並んで食べる価値あり! 老舗『駿河屋』の「うな重」に行列ができる理由とは?

成田山表参道の中で、特に行列ができる老舗のうなぎ専門店が2つ、あります。それは風情あふれる建物に魅了される『川豊』と、こちらの『駿河屋』です。
江戸時代創業の『駿河屋』は成田山新勝寺総門脇にお店を構えています。元は旅籠から始まり、中食屋へと商いを変えていきました。店内の2階へと続く趣のある階段や、いくつかに区切られたお座敷を見ると、その面影が感じられます。
行列必至の人気店、その攻略方法は?
この日は平日の11時半頃に訪れましたが、すでに店内はいっぱい。整理券を渡され、「30分後あたりに来てください」と案内されました。ですので、早めにお店に行き整理券を受け取って、参拝したり、あたりを観光して待つのがおすすめ。戻ったら番号を伝え、何番から何番までという感じで順番に案内されます。

店先ではうなぎをさばく様子を見ることができます。鮮度と質にこだわっており、熟練の職人が一匹一匹うなぎを見極め、裂き、串打ちし、蒸す、備長炭で焼くことで、うなぎ本来のおいしさを引き出しています。
うなぎは静岡県産のほか、幻のうなぎと言われる「共水うなぎ」を使った絶品のうな重が味わえるのも人気の秘訣でしょう。今回は普通の「うな重」(肝吸付き、3960円)を味わってみました。
人気の「だし巻き玉子」を食べながら、うな重を待つ楽しみ

今回通されたのは2階の窓際。座敷にゆったりと設けられたテーブル席には日が差し込み、ポカポカと暖かい。参道が見えるのも魅力です。
「うな重」ができるまで少々時間がかかるので、密かに人気の「だし巻き玉子」を注文しました。大きく美しい風情で出されたこの一品はまず、何もつけずにいただきましょう。蒸し焼かれたプルッとした食感は喉越しがよく、関東らしい甘めの味わいが広がり、なんとも口福。
大根おろしと合わせて味わうと一層、大根の苦味に上品な甘さが際立ちます。ビールのお供にもぴったりですね。
『駿河屋』のうなぎの旨さの秘訣は “秘伝のタレ”にあり!

お目当ての「うな重」がやってきました。蓋のデザインも風情があり、中をのぞく気分があがります。
そして、なんとも香ばしそうなうなぎがお目見え。一口味わえば、外は香ばしく、中はふっくら、ジューシー。うなぎ自体の旨さを引き出す秘伝のタレの奥深い風味もいい。さらに著者が気に入った点が、ごはんの固さ。少しかために炊き上げているようで、粒立ったごはんがうなぎのトロける食感を引き出していました。
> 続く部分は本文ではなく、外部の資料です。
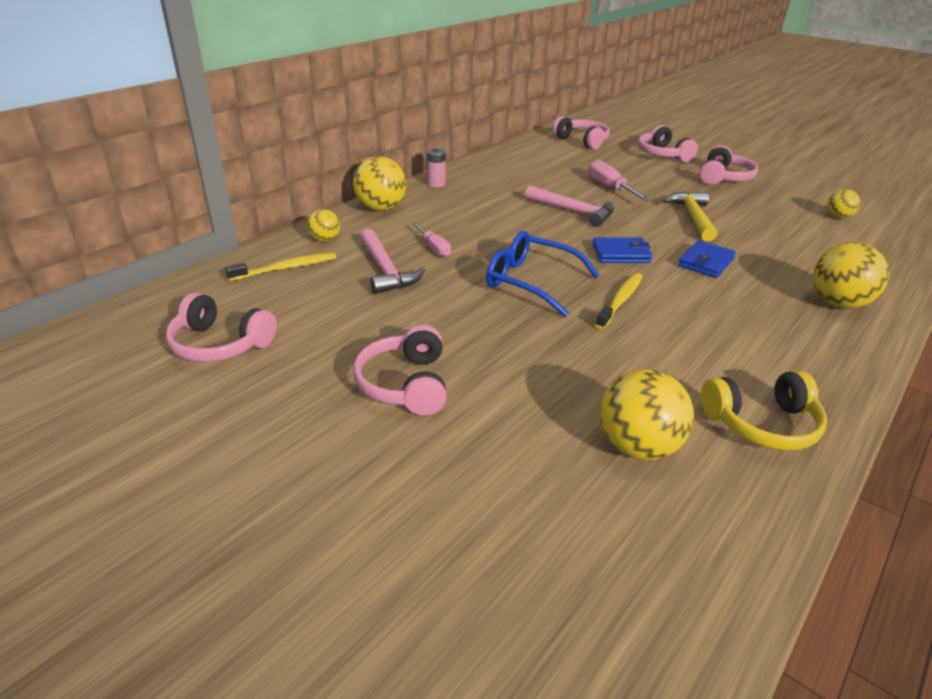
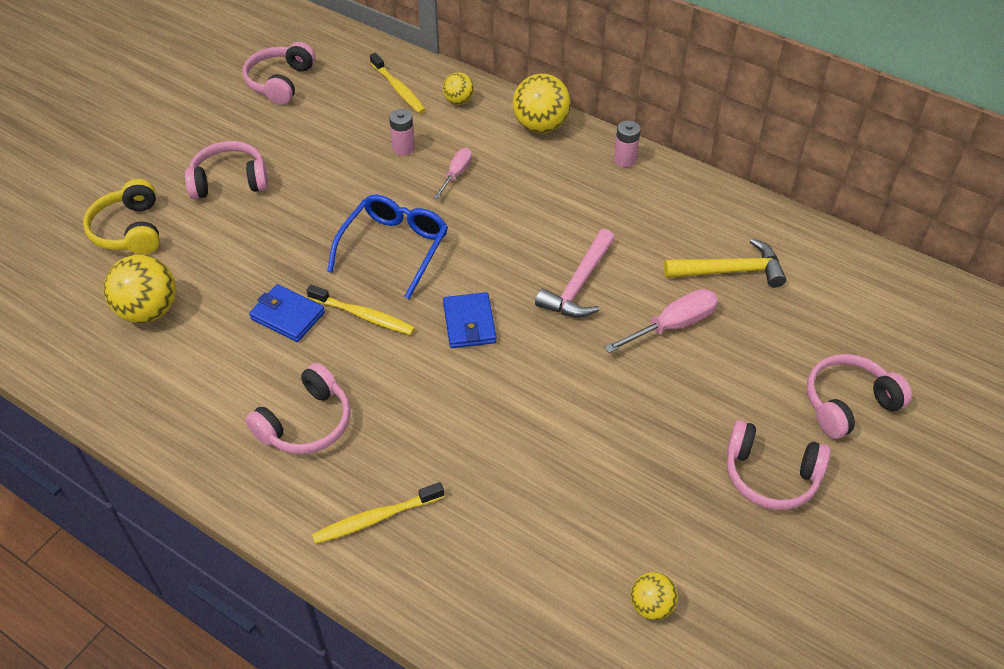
camera: 85 degrees right, 15 degrees up
pink hammer [360,229,425,294] -> pink battery [389,109,415,155]
pink screwdriver [412,223,451,257] -> pink screwdriver turned 150 degrees clockwise [433,148,472,199]
pink headphones [552,116,610,150] -> pink headphones moved to [245,363,350,454]
yellow hammer [663,191,717,241] -> yellow hammer moved to [664,238,786,288]
blue wallet [678,240,736,278] -> blue wallet moved to [249,284,325,342]
yellow headphones [701,371,827,451] -> yellow headphones moved to [83,179,160,255]
yellow ball [813,242,889,309] -> yellow toothbrush [312,482,444,544]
追いタレをしてみると、秘伝のタレの素晴らしさに気づきます。このタレは下総醤油と三河味醂の白九重味醂という高級素材を厳選して作られており、醤油の風味が立った香ばしい味が感じられます。

さらに、山椒の美味しさもポイントが高い。ピリ辛さが際立ち、味変が楽しめます。
味の評価が高い『駿河屋』。うなぎ本来のおいしさと、タレの風味を絶妙に両立した「うな重」は食べる人によっては忘れられなくなる逸品でした。次回はぜひ、「大井川共水うな重」(6600円)を味わってみたいです。